Extending from this golden mean are the vices of excess and deficiency, or paternalism and apathy, respectively. A paternalistic individual does what they believe is in the patient’s best interests, even when the patient does not believe that to be the case. Acting upon this paternalism can override a patient’s wishes and autonomy. Such was the case of an American woman with a history of sexual assault who refused a pelvic exam in the emergency room to assist in determining why she could not stop vomiting (Bruce, 2020). She then fell unconscious, only to wake up terrified mid-pelvic exam from the same physician to whom she had refused consent.

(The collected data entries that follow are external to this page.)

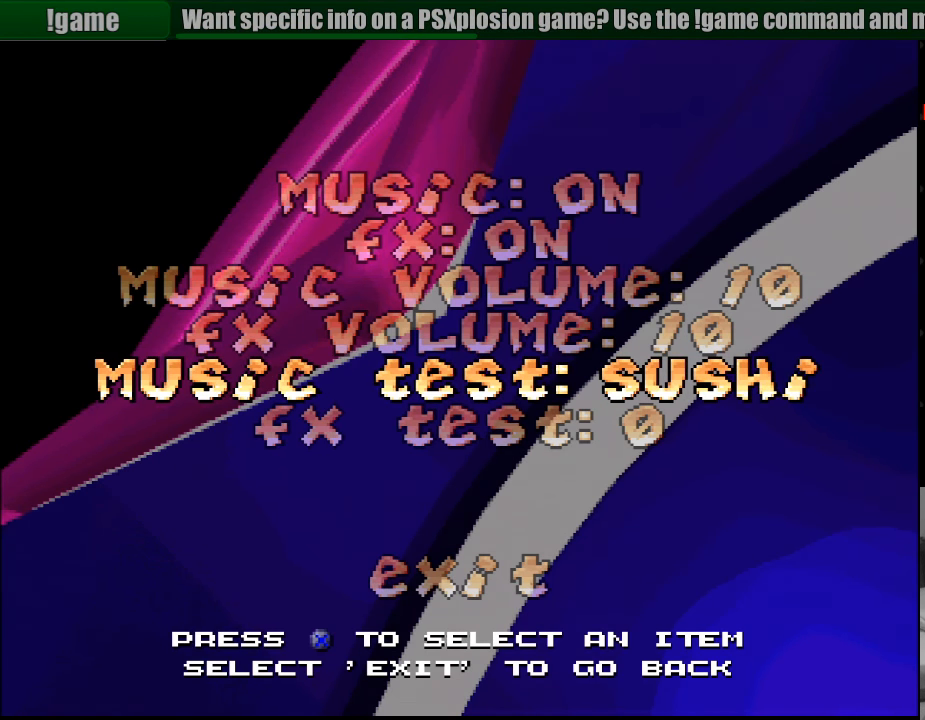
{"buttons": ["CROSS"], "events": [[483, "CROSS", "down"]]}
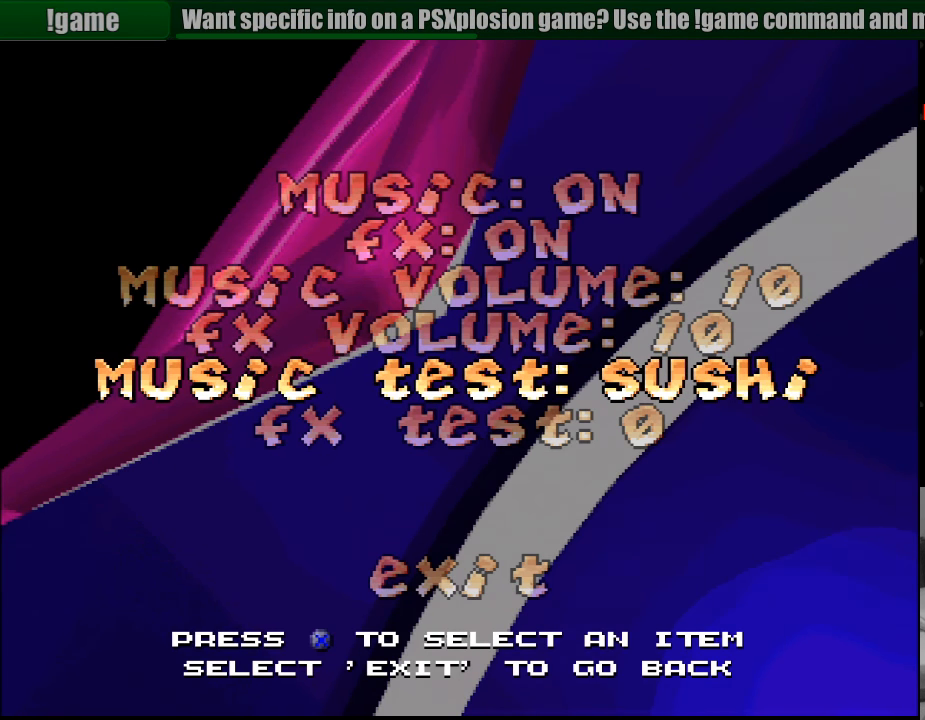
{"buttons": [], "events": [[166, "CROSS", "up"]]}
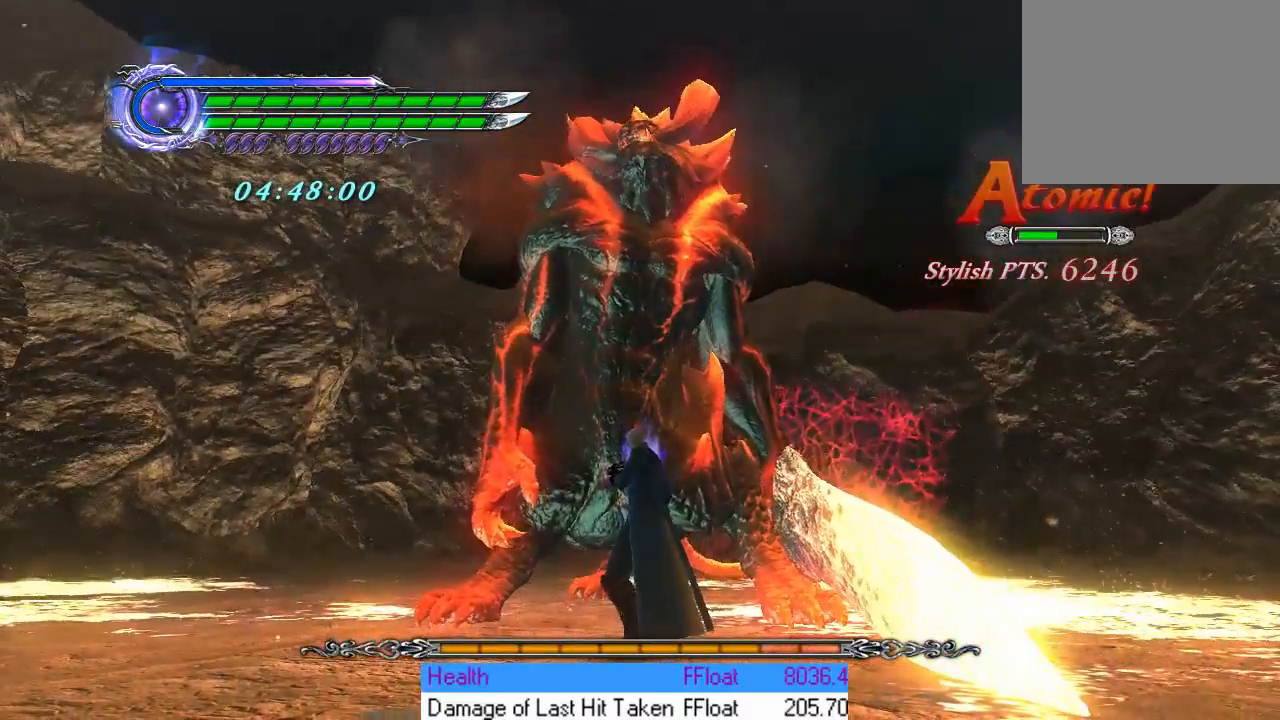
Gameplay with a controller (PlayStation layout); each line is a JSON object with the inputs held at the frame after it. "events" lists button and stick changes between this image and that frame as [ms after this image, input, new state], when the widget could be followed in between. Not read: L3 R3 right_stick.
{"buttons": [], "left_stick": "center", "events": []}
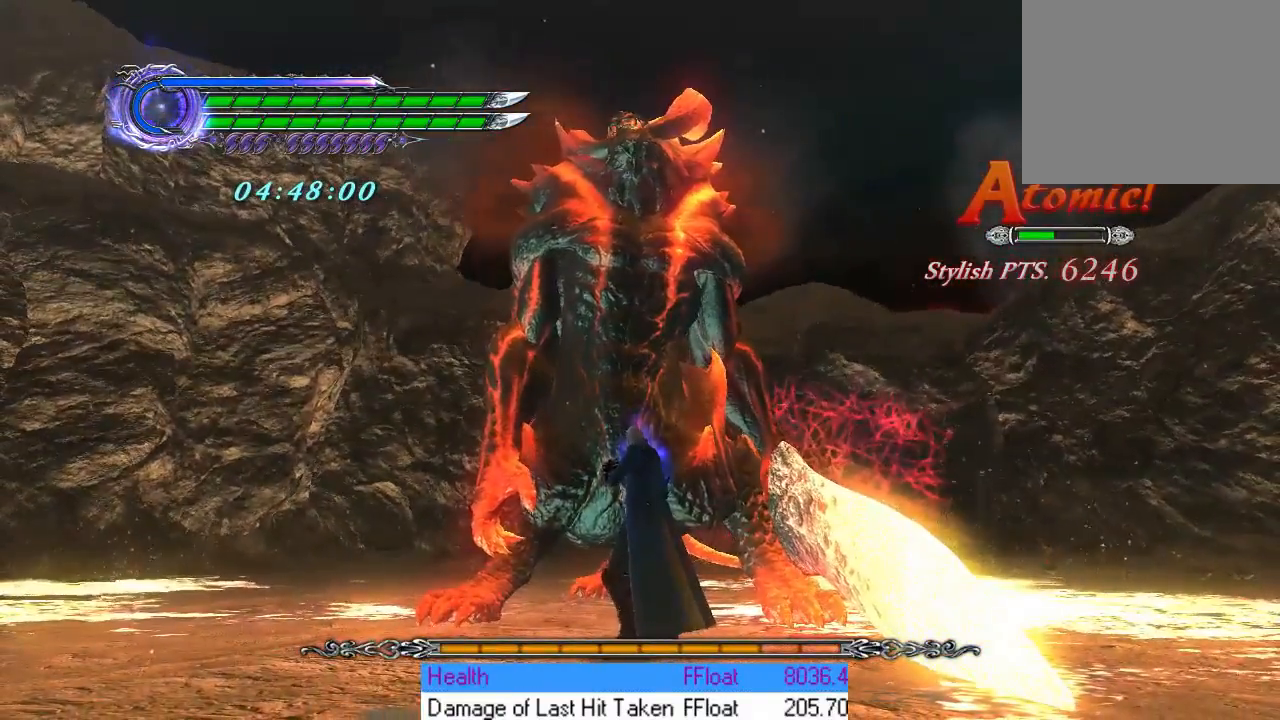
{"buttons": [], "left_stick": "center", "events": []}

Alternatively, an apathetic individual would be one deficient in empathy, someone who treats their patient’s body solely as a tool for teaching and their relationship merely as a contract that involves completion of a service, despite how the patient may feel about the actions taken to do so. Cases exemplifying such behaviour have been documented where physicians allowed the hands of multiple individuals to examine inside the patient’s vaginal canal (Bruce, 2020). While a physician may not always agree with their patient’s decision regarding a pelvic exam, it should ultimately be the patient’s wishes and values that matter most when deciding how to treat their body. Taking this information into consideration, I argue that a virtue ethicist would consider UPEs to be ethically impermissible.

UPEs are an ethically problematic practice used within teaching hospitals as physicians are trained in women’s health. This practice violates the autonomy of the unknowing women and can lead to lifelong suffering associated with the knowledge that one’s body was interfered with while one was powerless to stop it. UPEs also pose societal harms and injustices through the perpetuation of gynecological violence. Additionally, a virtuous physician or student would ensure empathy for their patient through recognition of the potential consequences of such actions whereby patients may undergo immense suffering when they are not treated with dignity and allowed to determine for themselves what they are comfortable with. Despite the teaching benefits it may reap, UPEs pose significant harms to women, their autonomy, and society, and therefore, they are an ethically impermissible practice.


  1. Bruce, L. (2020). A Pot Ignored Boils On: Sustained Calls for Explicit Consent of Intimate Medical Exams. HEC Forum, 32(2), 125–145.

  2. Friesen, P. (2018). Educational pelvic exams on anesthetized women: Why consent matters. Bioethics, 32(5), 298–307.

  3. Goldberg, E. (2020, February 17). She Didn’t Want a Pelvic Exam. She Received One Anyway. The New York Times.

  4. Greene, M. F. (2020). Examining Examinations Conducted under Anesthesia. New England Journal of Medicine, 383(12), 1099–1101.

  5. Pelvic exam. (n.d.). Mayo Clinic. Retrieved February 5, 2021, from

  6. Ubel, P. A., Jepson, C., & Silver-Isenstadt, A. (2003). Don’t ask, don’t tell: A change in medical student attitudes after obstetrics/gynecology clerkships toward seeking consent for pelvic examinations on an anesthetized patient. American Journal of Obstetrics and Gynecology, 188(2), 575–579.

  7. Wall, L. L., & Brown, D. (2004). Ethical issues arising from the performance of pelvic examinations by medical students on anesthetized patients. American Journal of Obstetrics and Gynecology, 190(2), 319–323.